The statement also said that no personally identifiable information, such as names, addresses or Social Security numbers were involved as the company does not collect that data as part of its payment-processing system.
The Steamboat Springs Police Department had not heard of the security breach as of Monday morning, and there hadn’t been any associated reports involving the Steamboat Springs Natural Grocers, according to Sgt.
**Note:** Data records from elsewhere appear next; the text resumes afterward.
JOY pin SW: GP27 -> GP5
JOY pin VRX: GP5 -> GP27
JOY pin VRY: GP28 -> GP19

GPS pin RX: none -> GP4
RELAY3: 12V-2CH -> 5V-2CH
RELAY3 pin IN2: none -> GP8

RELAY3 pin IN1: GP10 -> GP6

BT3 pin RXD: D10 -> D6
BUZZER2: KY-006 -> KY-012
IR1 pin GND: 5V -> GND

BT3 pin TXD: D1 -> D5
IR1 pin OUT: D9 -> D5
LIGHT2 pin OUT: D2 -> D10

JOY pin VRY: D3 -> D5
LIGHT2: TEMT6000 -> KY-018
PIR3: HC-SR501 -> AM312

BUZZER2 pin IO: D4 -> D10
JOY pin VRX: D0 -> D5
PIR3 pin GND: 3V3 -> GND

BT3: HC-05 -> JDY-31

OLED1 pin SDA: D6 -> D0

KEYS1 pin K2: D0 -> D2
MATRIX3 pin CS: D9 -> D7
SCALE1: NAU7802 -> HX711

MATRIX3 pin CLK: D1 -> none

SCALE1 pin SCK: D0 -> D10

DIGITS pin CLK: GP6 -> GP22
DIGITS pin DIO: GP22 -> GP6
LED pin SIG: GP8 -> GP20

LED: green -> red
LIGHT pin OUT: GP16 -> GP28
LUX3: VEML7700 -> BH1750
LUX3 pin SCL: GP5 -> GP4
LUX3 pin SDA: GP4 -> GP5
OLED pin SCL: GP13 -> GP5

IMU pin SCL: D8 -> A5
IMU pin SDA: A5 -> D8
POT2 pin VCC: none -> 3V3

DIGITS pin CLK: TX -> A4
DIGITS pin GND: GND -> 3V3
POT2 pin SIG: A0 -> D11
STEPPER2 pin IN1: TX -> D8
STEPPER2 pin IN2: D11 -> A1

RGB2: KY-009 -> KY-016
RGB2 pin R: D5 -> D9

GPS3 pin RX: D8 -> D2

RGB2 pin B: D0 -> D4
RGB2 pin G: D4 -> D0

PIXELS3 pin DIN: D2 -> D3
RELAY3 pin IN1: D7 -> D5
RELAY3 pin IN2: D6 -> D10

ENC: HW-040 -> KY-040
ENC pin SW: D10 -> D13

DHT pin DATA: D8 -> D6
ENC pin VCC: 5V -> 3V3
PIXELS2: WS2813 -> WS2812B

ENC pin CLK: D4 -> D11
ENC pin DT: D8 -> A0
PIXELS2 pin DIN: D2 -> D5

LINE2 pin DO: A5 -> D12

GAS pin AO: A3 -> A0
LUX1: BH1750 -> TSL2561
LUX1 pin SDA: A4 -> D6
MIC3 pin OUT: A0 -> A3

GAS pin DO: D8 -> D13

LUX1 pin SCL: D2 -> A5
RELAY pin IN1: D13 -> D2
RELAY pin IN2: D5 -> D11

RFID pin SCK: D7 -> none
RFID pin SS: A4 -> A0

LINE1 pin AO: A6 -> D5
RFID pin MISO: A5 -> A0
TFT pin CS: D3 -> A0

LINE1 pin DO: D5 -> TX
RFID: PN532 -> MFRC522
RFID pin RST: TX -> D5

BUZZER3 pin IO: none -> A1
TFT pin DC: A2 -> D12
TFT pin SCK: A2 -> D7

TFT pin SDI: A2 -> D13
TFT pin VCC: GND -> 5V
Jeff Wilson.
Wilson said that he hadn’t taken any credit card fraud reports at all in a couple of weeks, and that reports have dropped off dramatically since a cyber attack in December led to cardholder information breaches at a handful of local restaurants.
A manager at the Steamboat Springs Natural Grocers was not immediately available to comment on the data breach.
Natural Grocers said that while it continues the investigation, the company has accelerated its plans to upgrade point-of-sale systems at all of its 93 stores, using a new PCI-compliant system with point-to-point encryption and new pin pads.
“These upgrades provide multiple layers of protection for cardholder data,” said a statement. “The company takes data security very seriously and is committed to protecting its customers’ information.”
The data breach was first reported Sunday night by former Washington Post and Security Fix reporter Brian Krebs, who runs the website Krebs on Security.
The breach may have occurred in December 2014, according to the website.